A digital archive of Asian/Asian American contemporary art history

Diao, David

Other Names: 刁德謙

Male

"One of the high points of my early years in New York was helping to install Barnett Newman's 'Stations of the Cross' at the Guggenheim Museum in 1966. I go to see his work whenever it is on view. I also have every catalogue and text pertaining to his work I can lay my hands on. Upon hearing of his death in 1970, I named a painting in his honor; one of the few instances in my life in which I paid homage to a particular artist. In the years since, my regard for him has not diminished.

Looking at the table in 'The Complete Drawings' annotating the work over a 27 year exhibition career, I was moved to notice how few works he completed. Measured against his enormous influence on me and others, it puts into question the convention that great artists are prolific. I wanted to make my astonishment visible and chose a Newmanesque scale and format to do so. Beginning with that painting, 'Barnett Newman: Chronology of Work', 1990, there are now four paintings in this series. Last fall, at the invitation of the Olive Press of Cornell University, I further extended the series by making a suite of 5 silkscreen prints.

Much recent abstract painting remains enmeshed in an infinite regress of formal self-definition.
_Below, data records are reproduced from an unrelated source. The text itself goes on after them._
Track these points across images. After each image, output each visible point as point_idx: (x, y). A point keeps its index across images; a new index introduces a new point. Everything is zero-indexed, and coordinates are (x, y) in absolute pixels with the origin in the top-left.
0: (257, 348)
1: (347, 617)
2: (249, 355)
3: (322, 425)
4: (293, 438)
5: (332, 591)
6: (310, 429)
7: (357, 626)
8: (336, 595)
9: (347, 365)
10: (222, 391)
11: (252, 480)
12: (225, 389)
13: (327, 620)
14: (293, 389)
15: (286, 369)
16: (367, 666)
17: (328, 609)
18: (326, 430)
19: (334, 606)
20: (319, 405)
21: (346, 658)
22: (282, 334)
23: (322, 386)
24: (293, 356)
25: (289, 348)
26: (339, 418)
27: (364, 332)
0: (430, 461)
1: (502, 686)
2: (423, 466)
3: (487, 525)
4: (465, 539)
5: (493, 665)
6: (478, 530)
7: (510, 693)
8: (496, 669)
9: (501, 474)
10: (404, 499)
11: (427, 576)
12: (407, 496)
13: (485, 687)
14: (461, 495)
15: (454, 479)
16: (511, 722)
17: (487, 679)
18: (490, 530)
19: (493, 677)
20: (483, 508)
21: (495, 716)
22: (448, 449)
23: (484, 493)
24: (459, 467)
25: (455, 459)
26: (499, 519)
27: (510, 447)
To avoid the aridness this entails for me, I have imported into my work specific facts: names and dates. Often the paintings resemble blackboards, charts and diagrams. In the sense of being 'merely' informational signs, some would see it as a humbling tack for painting. For me it's possibly an enabling one. By addressing narrower but more specific subject matter, I hope to escape grand universalist claims often still made for abstract painting. Yet the works themselves are resolutely paintings, directly and matter-of-factly painted. I wish Barney were around to look at them."